IV. Conclusion and Recommendation
In summary, Plaintiffs and Defendants agree that the MCA exemption to the FLSA's overtime requirements applies in this case, but Plaintiffs claim the small-vehicle exception to the MCA entitles them to overtime compensation. Because Plaintiffs have raised a genuine issue of material fact as to whether the small-vehicle exception applies, Defendants are not entitled to summary judgment on the MCA exemption. A jury should decide whether (and if so, in which weeks) Plaintiffs' work involved smaller vehicles weighing 10,000 pounds or less and whether these vehicles were used to transport hazardous materials.
IT IS THEREFORE RECOMMENDED that Defendants' Motion for Summary Judgment [#90] be DENIED.
IT IS HEREBY ORDERED that Plaintiffs' Motion for Leave to File Sur-reply in Opposition to Defendants' Motion for Summary Judgment [#94] be GRANTED.
V. Instructions for Service and Notice of Right to Object/Appeal.
The United States District Clerk shall serve a copy of this report and recommendation on all parties by either (1) electronic transmittal to all parties represented by attorneys registered as a "filing user" with the clerk of court, or (2) by mailing a copy to those not registered by certified mail, return receipt requested. Written objections to this report and recommendation must be filed within fourteen (14) days after being served with a copy of same, unless this time period is modified by the district court. 28 U.S.C. § 636(b)(1); Fed. R. Civ. P. 72(b). The party shall file the objections with the clerk of the court, and serve the objections on all other parties.
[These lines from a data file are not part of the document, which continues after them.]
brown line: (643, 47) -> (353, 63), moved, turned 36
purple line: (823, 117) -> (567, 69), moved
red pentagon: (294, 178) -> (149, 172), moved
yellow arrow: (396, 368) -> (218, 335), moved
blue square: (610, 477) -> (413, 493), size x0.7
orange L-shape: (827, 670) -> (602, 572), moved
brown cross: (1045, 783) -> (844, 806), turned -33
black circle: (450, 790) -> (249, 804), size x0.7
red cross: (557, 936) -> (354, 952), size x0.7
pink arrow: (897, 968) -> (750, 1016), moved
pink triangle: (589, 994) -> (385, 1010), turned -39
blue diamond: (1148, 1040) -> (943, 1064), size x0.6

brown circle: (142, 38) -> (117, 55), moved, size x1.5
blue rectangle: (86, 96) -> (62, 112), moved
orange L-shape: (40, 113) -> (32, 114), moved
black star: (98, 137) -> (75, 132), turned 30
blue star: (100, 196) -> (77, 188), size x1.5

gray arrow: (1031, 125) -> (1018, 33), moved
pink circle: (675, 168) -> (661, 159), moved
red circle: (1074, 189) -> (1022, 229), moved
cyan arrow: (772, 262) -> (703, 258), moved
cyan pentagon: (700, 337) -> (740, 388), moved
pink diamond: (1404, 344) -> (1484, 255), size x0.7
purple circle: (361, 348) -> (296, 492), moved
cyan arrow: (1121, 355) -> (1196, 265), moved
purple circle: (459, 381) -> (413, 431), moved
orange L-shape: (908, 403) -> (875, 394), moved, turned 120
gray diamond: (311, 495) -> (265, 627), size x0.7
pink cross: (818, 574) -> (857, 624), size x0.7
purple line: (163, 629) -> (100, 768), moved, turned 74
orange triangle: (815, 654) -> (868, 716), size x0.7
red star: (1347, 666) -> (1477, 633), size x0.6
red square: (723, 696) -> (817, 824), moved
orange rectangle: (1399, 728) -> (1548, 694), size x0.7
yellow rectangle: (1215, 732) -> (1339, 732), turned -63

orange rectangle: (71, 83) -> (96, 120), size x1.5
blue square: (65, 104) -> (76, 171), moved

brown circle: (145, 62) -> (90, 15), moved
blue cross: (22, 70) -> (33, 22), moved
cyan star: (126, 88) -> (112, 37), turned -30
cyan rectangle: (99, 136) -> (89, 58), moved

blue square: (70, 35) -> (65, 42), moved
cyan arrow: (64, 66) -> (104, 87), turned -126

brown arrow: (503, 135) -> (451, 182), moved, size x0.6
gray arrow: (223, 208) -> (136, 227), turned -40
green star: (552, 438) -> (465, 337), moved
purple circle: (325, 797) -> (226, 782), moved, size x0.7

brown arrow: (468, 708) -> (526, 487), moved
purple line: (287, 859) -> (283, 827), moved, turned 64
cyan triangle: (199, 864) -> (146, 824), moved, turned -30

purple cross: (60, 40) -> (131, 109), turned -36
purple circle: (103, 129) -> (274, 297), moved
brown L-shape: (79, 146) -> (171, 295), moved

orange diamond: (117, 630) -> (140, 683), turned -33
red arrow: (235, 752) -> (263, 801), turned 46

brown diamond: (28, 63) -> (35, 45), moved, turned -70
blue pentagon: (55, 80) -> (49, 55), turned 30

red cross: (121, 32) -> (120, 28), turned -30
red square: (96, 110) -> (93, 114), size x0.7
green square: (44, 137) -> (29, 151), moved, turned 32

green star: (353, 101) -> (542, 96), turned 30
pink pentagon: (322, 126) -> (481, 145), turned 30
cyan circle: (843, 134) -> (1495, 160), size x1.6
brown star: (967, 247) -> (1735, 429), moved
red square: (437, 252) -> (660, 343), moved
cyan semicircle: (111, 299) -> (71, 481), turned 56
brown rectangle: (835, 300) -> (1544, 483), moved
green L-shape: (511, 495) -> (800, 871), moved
A party filing objections must specifically identify those findings, conclusions or recommendations to which objections are being made and the basis for such objections; the district court need not consider frivolous, conclusive or general objections. A party's failure to file written objections to the proposed findings, conclusions and recommendations contained in this report shall bar the party from a de novo determination by the district court. Thomas v. Arn, 474 U.S. 140, 149-52 (1985); Acuña v. Brown & Root, Inc., 200 F.3d 335, 340 (5th Cir. 2000). Additionally, failure to file timely written objections to the proposed findings, conclusions and recommendations contained in this report and recommendation shall bar the aggrieved party, except upon grounds of plain error, from attacking on appeal the unobjected-to proposed factual findings and legal conclusions accepted by the district court. Douglass v. United Servs. Auto. Ass'n, 79 F.3d 1415, 1428-29 (5th Cir. 1996) (en banc).
SIGNED this 11th day of January, 2019.